_Task prompt_
The response must reproduce every record in full.

_Page-level text extractions_
┌──
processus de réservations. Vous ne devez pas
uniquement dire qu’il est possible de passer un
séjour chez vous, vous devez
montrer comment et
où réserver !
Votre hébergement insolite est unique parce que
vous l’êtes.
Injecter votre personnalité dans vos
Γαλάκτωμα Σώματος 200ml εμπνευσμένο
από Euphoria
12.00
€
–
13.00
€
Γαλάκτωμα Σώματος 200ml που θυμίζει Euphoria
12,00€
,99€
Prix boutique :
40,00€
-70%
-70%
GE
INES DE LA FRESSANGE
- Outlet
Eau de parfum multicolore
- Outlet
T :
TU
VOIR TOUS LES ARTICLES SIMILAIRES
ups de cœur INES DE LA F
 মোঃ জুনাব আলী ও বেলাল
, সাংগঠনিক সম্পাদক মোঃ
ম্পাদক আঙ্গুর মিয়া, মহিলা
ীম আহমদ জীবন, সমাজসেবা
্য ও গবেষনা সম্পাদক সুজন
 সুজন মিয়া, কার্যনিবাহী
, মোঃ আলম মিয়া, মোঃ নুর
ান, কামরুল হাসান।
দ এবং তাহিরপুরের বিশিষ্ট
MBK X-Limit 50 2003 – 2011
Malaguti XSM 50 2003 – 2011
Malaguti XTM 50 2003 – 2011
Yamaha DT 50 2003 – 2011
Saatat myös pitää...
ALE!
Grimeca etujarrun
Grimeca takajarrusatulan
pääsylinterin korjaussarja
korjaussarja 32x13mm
└──
_Output for this task_
processus de réservations. Vous ne devez pas
uniquement dire qu’il est possible de passer un
séjour chez vous, vous devez
montrer comment et
où réserver !
Votre hébergement insolite est unique parce que
vous l’êtes.
Injecter votre personnalité dans vos
Γαλάκτωμα Σώματος 200ml εμπνευσμένο
από Euphoria
12.00
€
–
13.00
€
Γαλάκτωμα Σώματος 200ml που θυμίζει Euphoria
12,00€
,99€
Prix boutique :
40,00€
-70%
-70%
GE
INES DE LA FRESSANGE
- Outlet
Eau de parfum multicolore
- Outlet
T :
TU
VOIR TOUS LES ARTICLES SIMILAIRES
ups de cœur INES DE LA F
 মোঃ জুনাব আলী ও বেলাল
, সাংগঠনিক সম্পাদক মোঃ
ম্পাদক আঙ্গুর মিয়া, মহিলা
ীম আহমদ জীবন, সমাজসেবা
্য ও গবেষনা সম্পাদক সুজন
 সুজন মিয়া, কার্যনিবাহী
, মোঃ আলম মিয়া, মোঃ নুর
ান, কামরুল হাসান।
দ এবং তাহিরপুরের বিশিষ্ট
MBK X-Limit 50 2003 – 2011
Malaguti XSM 50 2003 – 2011
Malaguti XTM 50 2003 – 2011
Yamaha DT 50 2003 – 2011
Saatat myös pitää...
ALE!
Grimeca etujarrun
Grimeca takajarrusatulan
pääsylinterin korjaussarja
korjaussarja 32x13mm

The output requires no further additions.